Michał Bąkiewicz: Staramy się nie wybiegać za daleko w przyszłość

Siatkarze reprezentacji Polski mogli na koniec Ligi Światowej 2010 cieszyć się z upragnionego zwycięstwa nad reprezentacją Niemiec. Polacy pokonali swoich rywali 3:1, sprawiając tym samym ogromną radość ponad 10 tys. publiczności zgromadzonej w katowickim Spodku. Radości nie ukrywał przyjmujący polskiej drużyny narodowej, Michał Bąkiewicz. Siatkarz cieszył się, iż jego zespół odbudował się po kilku porażkach.

W tym artykule dowiesz się o:

Polska reprezentacja w siatkówce mężczyzn zakończyła rozgrywki Ligi Światowej 2010. Naszym zawodnikom nie udało się awansować do Final Six. Polacy zajęli dopiero trzecie miejsce w swojej grupie, kończąc z bilansem sześciu zwycięstw i tyleż samo porażek. Podopieczni Daniela Castellaniego zdobyli w tych rozgrywkach 19 punktów. W zeszłym roku Polacy skończyli World League z bilansem 5:7. - Czyli jest progres. Cieszmy się wszyscy, że tak dobrze się zaprezentowaliśmy - śmiał się reprezentacyjny przyjmujący Michał Bąkiewicz.

Czy mimo zajęcia dopiero trzeciego miejsca w grupie oraz braku awansu do Final Six reprezentacja Polski może wyciągnąć z tej imprezy jakieś korzyści? - Ja myślę, że są same plusy. Wszyscy, którzy w zasadzie mieli problemy zdrowotne powróciła już do rytmu meczowego i z tego myślę, że przede wszystkim należy się cieszyć. Rozegraliśmy kilka spotkań z solidnymi zespołami, więc jakieś tam przetarcie przed mistrzostwami świata zrobiliśmy - stwierdził Bąkiewicz.

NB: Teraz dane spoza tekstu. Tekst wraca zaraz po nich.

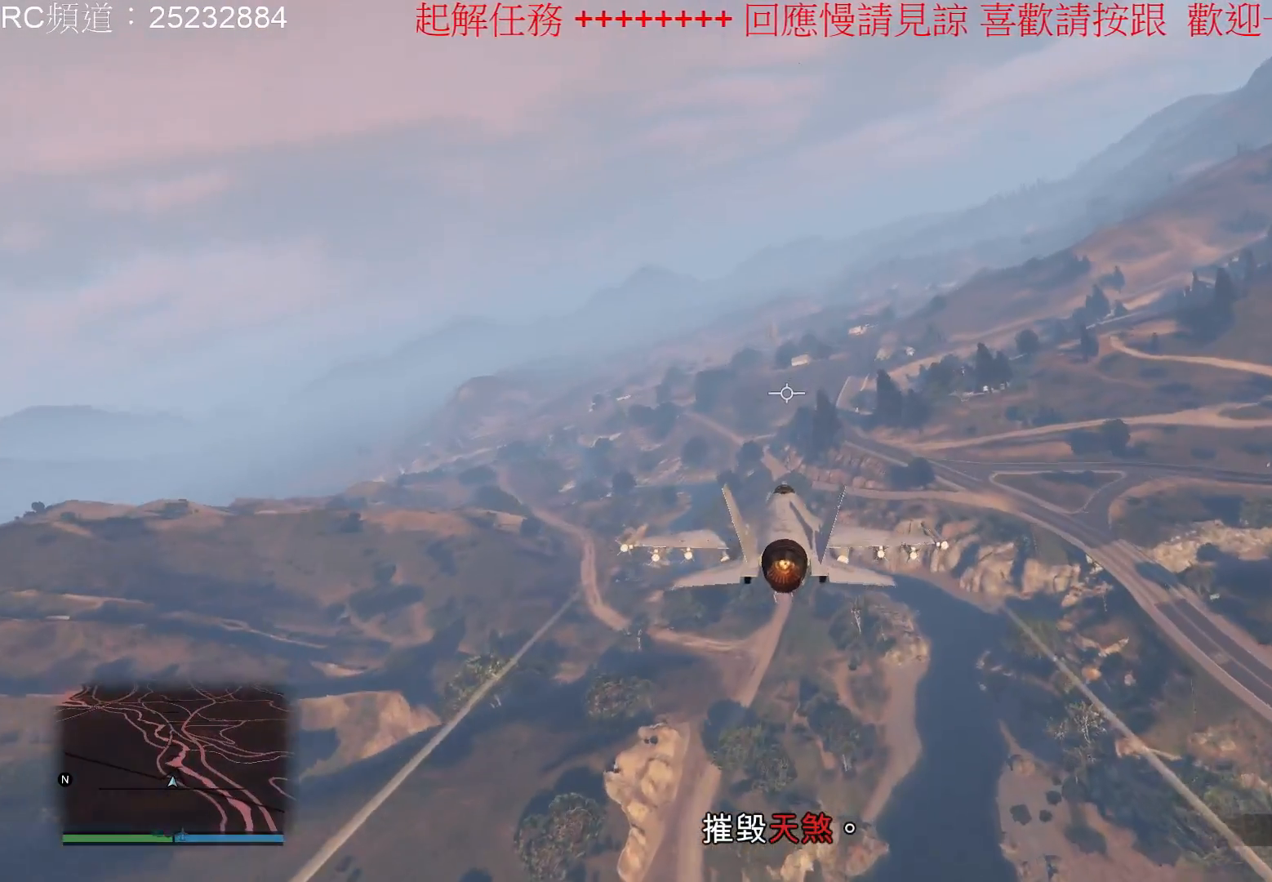
{"buttons": [], "left_stick": "center", "right_stick": "center", "events": [[167, "L2", "down"], [400, "L2", "up"]]}
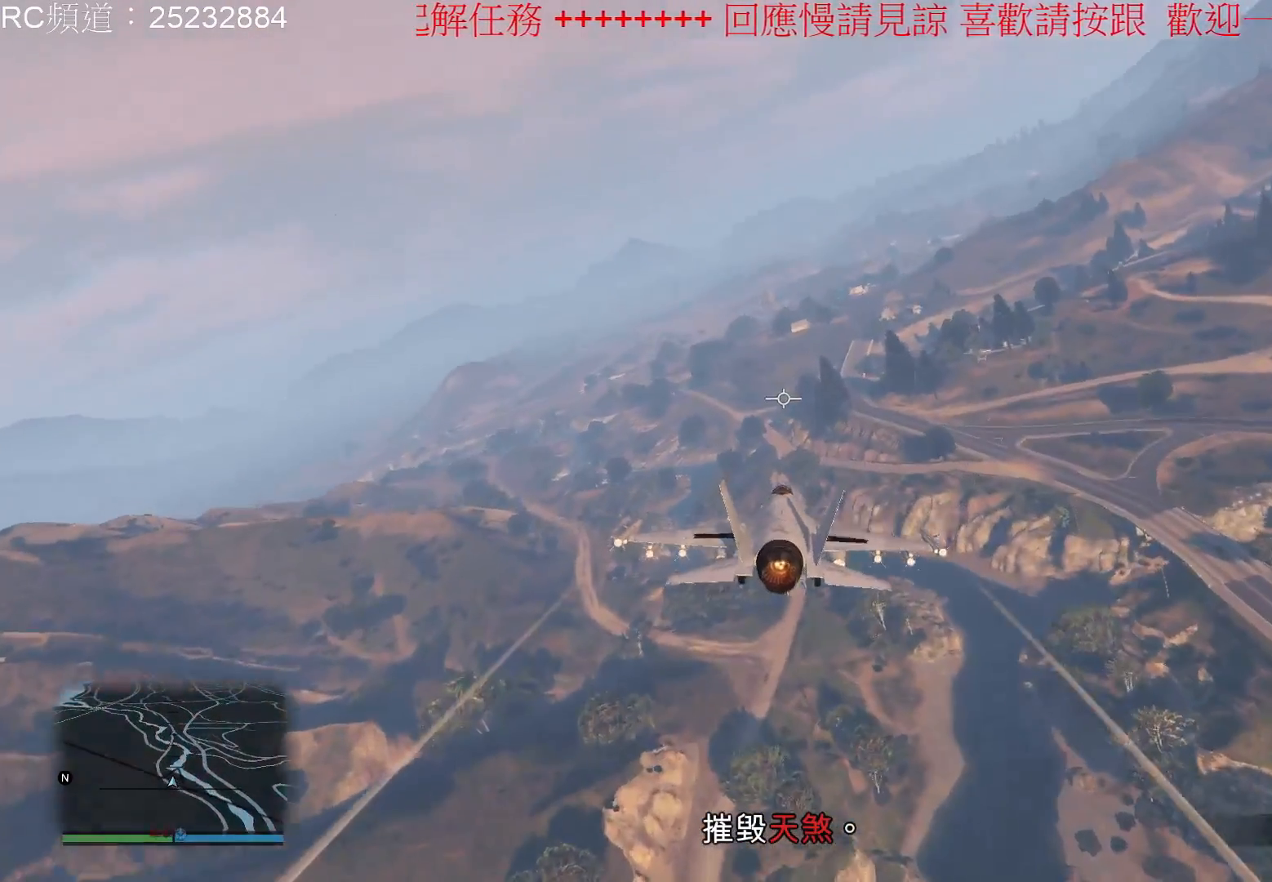
{"buttons": [], "left_stick": "center", "right_stick": "center", "events": [[100, "left_stick", "down-left"], [433, "left_stick", "center"]]}
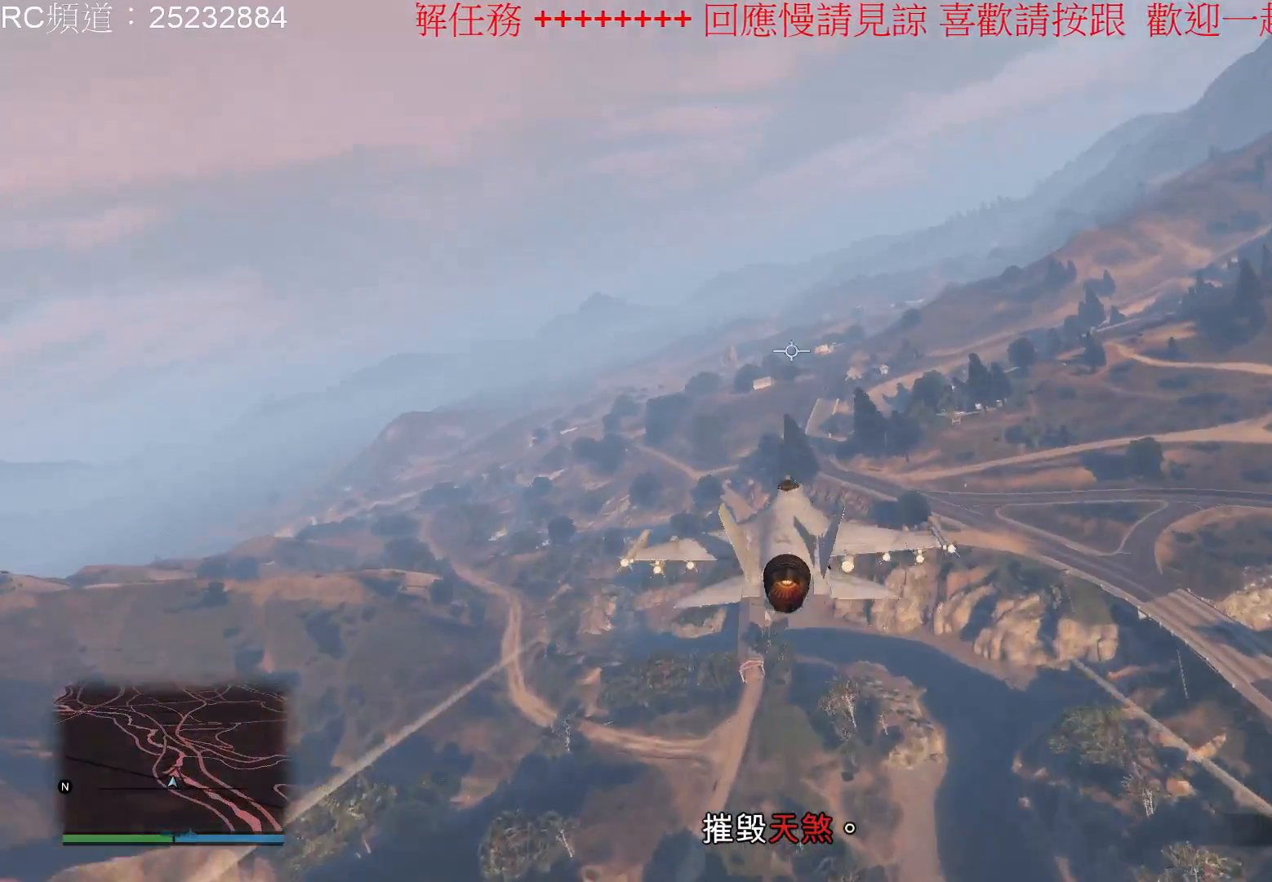
{"buttons": ["L2"], "left_stick": "center", "right_stick": "center", "events": [[33, "L2", "down"]]}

Już we wrześniu Polacy zagrają na mistrzostwach świata we Włoszech. Teraz przed naszą drużyną narodową czas odpoczynku, a potem intensywnych przygotowań do głównej imprezy bieżącego roku. Czy brak Polaków w Final Six, a tym samym możliwości gry o stawkę, to duża strata w zgrywaniu się przed wrześniowymi mistrzostwami? - Szczerze mówiąc, nie zastanawiam się nad tym. Tak jak kiedyś wspominałem, staramy się nie myśleć za daleko w przyszłość. Teraz się cieszymy, bo odbudowaliśmy się, zagraliśmy zdecydowanie lepiej, niż te ostatnie trzy pojedynki, a proszę mi wierzyć, iż to nie jest takie proste - przekonywał zawodnik PGE Skry.

- Żal pozostaje na pewno. Trzeba jednak być obiektywnym, bo zespół z Kuby był zdecydowanie najlepszy w tej grupie - powiedział na temat braku Polaków w Final Six Michał Bąkiewicz.